Pohon-pohon kopi semakin tua sehingga  besaran biji semakin kecil, bahkan sudah di luar standard SNI (wua lobo)’.  Petani semakin tua dan tidak ada minat anak muda untuk menjadi petani kopi lagi.

Untuk itu, selama sepeka terhitung Senin-Sabtu (1-6/82022), di Lapangan Motang Rua, Ruteng diselenggarakan Festival  Kopi oleh Kamar Dagang dan Industri  bekerja sama dengan Kementerian Parekraf, Dekranasda Provinsi NTT, PT IFG, Pemda Manggarai,  BPOLBF, Yayasan Kehati, Ayo Indonesia, Bank NTT, PT Pos, PLN, Pertamina Reo, Bank Mandiri, Bank BRI, Perum Pegadaian, PDAM, MMI, para pengusaha di Kota Ruteng, para pengurus Kadin, Pengurus IWAPI.

Bonefasius Oldam Romas,  selaku Ketua Panitia festival,  kepada media ini menjelaskan banyak hal tentang kegiatan yang sungguh bermartabat ini di Lapangan Motang, Rabu (3/82022).

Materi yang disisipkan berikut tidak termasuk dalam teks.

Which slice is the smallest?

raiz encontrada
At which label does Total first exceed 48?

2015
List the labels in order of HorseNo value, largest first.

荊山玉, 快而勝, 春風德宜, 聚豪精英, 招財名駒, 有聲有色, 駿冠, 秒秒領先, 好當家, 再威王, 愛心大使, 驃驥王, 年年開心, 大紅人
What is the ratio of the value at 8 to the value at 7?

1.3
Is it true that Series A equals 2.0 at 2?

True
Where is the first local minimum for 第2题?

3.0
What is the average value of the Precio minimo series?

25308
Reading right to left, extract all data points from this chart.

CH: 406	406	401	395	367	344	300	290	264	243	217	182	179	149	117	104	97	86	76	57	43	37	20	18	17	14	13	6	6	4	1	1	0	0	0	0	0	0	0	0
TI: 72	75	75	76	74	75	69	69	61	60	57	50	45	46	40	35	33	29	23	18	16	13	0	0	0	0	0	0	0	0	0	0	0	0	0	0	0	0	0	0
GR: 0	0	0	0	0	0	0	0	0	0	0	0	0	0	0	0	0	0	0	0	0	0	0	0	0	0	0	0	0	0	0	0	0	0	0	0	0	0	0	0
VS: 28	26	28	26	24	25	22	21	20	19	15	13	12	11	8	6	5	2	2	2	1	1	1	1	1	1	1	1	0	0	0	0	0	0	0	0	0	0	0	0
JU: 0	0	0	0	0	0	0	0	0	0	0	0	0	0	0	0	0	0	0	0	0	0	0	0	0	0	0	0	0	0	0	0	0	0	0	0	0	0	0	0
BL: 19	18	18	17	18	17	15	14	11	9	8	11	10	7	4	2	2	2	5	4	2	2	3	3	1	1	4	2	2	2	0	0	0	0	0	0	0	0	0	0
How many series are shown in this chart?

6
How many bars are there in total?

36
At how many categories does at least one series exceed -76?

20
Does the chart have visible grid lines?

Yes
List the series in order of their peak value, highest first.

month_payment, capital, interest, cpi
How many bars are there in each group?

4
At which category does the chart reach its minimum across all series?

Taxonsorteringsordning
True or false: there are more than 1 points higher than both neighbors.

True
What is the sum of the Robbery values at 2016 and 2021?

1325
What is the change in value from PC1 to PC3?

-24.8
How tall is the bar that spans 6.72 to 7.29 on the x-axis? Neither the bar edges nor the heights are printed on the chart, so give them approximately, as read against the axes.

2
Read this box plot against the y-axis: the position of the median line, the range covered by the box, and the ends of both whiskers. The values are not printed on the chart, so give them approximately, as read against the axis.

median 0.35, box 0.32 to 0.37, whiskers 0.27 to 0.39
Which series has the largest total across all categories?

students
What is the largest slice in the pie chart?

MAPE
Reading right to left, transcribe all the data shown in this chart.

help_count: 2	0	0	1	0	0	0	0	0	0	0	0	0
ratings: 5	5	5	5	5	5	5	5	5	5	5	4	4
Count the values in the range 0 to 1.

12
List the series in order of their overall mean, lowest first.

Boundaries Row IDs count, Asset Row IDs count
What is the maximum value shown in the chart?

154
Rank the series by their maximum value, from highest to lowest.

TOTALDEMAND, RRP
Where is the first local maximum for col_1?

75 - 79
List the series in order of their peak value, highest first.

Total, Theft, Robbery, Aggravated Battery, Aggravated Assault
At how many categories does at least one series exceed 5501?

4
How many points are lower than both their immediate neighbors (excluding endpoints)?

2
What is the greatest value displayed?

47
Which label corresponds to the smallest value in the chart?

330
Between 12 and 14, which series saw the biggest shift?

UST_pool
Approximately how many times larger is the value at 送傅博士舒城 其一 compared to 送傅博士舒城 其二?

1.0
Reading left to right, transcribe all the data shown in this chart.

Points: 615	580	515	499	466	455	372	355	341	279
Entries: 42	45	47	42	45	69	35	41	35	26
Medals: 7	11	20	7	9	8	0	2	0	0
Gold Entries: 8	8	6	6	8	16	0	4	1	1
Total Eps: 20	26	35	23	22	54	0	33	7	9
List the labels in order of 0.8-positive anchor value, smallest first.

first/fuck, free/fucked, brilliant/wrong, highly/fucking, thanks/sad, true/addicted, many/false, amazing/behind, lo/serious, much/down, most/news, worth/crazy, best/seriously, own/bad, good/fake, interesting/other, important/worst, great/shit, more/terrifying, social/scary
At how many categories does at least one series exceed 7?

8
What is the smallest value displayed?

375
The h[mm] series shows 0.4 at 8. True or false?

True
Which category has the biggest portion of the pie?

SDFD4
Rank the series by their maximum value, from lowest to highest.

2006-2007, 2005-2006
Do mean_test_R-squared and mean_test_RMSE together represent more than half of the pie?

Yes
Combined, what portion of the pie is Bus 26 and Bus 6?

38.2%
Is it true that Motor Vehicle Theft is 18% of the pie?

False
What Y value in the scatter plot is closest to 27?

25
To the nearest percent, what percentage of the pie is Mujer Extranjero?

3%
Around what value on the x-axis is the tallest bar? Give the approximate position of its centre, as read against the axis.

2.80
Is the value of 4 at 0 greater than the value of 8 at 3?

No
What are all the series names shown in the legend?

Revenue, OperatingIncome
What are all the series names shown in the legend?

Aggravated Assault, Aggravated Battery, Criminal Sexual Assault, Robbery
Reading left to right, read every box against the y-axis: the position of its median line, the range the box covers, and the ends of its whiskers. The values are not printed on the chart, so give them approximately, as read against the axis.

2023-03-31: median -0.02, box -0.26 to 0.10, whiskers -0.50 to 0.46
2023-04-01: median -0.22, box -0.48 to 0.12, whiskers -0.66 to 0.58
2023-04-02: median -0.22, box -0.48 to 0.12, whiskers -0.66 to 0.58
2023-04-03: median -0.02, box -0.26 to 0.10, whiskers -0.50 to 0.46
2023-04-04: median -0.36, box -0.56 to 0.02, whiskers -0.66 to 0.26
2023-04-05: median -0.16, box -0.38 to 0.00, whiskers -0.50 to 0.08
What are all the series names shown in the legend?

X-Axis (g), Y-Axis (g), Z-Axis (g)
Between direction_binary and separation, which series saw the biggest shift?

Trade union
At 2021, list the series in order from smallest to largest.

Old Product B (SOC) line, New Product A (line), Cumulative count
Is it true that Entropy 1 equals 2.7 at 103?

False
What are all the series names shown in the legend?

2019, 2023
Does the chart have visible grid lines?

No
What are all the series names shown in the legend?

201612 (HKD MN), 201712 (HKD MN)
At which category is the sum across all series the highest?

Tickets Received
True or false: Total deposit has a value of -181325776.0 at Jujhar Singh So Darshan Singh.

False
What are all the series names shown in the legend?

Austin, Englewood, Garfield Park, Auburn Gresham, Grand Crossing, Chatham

Berikut penuturan Bonefasius Oldam Romas  selengkapnya :

Pre event, kegiatan panitia dimulai dari Manggarai Timur, mencari kelompok tani  muda yang berminat untuk secara aktif fokus pada kegiatan kopi dari hulu sampai hilir. Kami menemukan satu kelompok tani dengan nama Koker. Setelah melakukan beberapa pendekatan dan dengan bantuan CSR PLN, kami telah memberikan bantuan berupa :  3 unit rumah jemur portable kapasitas 40 kg, 1 unit mesin pulper, 1 unit mesin huller, 1 unit mesin gradder dan 1 unit mesin grinder serta perbaikan rumah UPH.

Selanjutnya  kita pindah ke Manggarai Barat. Bekerja sama dengan Disnakertrans Mabar, mulai tanggal 18 Juni 2022  kami diminta untuk   melakukan pelatihan dasar  Barista (penyaji kopi profesional) sebanyak 32  orang dan pelatihan prosesing kopi sebanyak 16 yang mengambil  tempat di gedung BLK Mabar.